It came about when Cam decided he was flying off for a weekend to run a marathon. I mean, who randomly decides to do such things? Then, a few weeks ago, as he was busy training and I was busy deciding which side I prefer sleeping on in the early morning light, I had a thought. I mean, why shouldn't I do that? On re-awakening hours later to a sweating, staggering semi-corpse gagging for breath, I wasn't as put off as I imagined in the cold, harsh light of day - I mean, if he can do it, why can't I?
This is where the trouble starts. I think I may have mentioned in previous posts and vlogs that I have what might be described as a mild competitive streak. I mean, some who are close to me, such as
The more I thought about it, the more I want to do it. I googled some marathons and their running dates (no pun intended!) and think late July/mid August is a fairly good time frame to realistically be able to run. And when I say run, I mean to start off as small as possible, then consider the 14km City to Surf in Sydney, wherein lies another problem. I know Cam and his brother in law are considering signing up, and if so, I don't think I'll enter. This is where the competitive demon streak comes out - I know, theoretically, I wont be able to beat them. Ever. I mean, in all seriousness, I'd be lucky to make the entire thing without actually dying.
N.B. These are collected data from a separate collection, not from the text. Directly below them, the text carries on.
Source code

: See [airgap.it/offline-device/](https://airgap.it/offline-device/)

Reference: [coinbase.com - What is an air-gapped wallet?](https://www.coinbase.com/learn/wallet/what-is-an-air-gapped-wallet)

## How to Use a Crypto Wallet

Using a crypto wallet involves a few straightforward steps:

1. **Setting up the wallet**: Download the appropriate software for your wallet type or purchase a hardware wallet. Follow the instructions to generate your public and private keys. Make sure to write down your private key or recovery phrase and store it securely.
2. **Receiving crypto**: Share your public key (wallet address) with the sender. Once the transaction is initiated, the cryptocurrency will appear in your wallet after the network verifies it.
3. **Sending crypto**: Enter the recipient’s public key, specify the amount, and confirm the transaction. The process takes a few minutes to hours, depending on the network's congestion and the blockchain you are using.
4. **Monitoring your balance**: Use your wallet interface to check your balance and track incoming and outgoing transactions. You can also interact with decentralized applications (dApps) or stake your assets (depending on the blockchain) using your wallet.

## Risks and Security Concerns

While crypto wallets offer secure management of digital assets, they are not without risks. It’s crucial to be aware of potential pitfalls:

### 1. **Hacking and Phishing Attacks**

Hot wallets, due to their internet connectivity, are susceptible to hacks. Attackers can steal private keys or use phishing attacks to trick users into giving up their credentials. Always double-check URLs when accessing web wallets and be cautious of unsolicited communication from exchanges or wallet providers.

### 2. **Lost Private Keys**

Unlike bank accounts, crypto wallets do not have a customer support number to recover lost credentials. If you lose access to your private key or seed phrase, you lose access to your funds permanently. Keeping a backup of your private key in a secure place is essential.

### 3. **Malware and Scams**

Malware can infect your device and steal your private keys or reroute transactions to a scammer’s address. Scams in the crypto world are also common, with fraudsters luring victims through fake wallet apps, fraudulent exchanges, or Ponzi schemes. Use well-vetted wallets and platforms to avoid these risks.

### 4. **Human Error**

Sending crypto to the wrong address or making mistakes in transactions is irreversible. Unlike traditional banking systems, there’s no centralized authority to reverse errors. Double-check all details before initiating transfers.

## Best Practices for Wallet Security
But knowing someone will be running, I know myself well enough to know I'd take that as some kind of challenge. And if, as Cam horrifically suggested, he'd keep pace with me, I don't think I'd be in a mind state to be responsible for my actions. See, I already feel he's implying I'm never going to be good enough, and therfore he'll do worse to please me. Already! So, I've decided to do this on my own. I won't be training with him and his marathon boys, I will be slogging this out on my own, with Phoenix by my side and with Lady Gaga screaming in my ears, and with mental images of PT chasing me with a large whip urging me to run faster, longer and harder.
So, from today, I will be documenting my efforts to get this goal on its way to a reality. As from now? I'm about to tie up my laces and go on my first official run. Seriously, how hard can this be?
... Well, I mean, in theory. Now would probably be a good time to mention I could count on one hand the amount of times I have run in my life, most of which involve chasing a stray horse or missing a bus in the rain. Back to my mantra... anything you can do, I can do better!